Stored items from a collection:
________________________________________
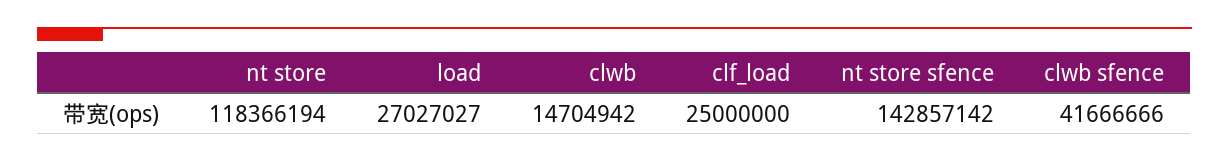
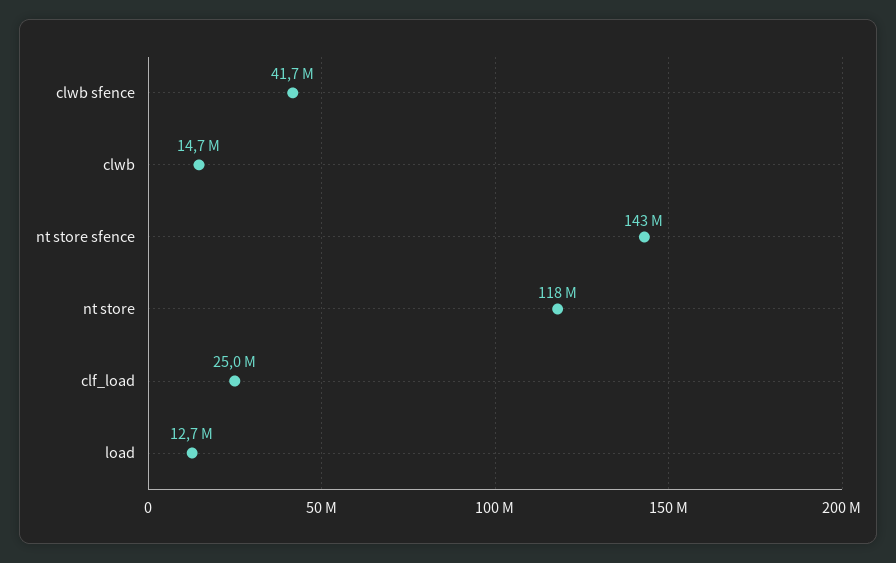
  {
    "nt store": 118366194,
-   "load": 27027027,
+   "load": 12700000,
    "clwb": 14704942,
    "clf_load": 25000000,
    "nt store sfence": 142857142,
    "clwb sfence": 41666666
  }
________________________________________
> _Work to be completed_:
Give back the data exactly. Skip any images.

> _Reply to the exercise_:
  {
    "nt store": 118366194,
-   "load": 27027027,
+   "load": 12700000,
    "clwb": 14704942,
    "clf_load": 25000000,
    "nt store sfence": 142857142,
    "clwb sfence": 41666666
  }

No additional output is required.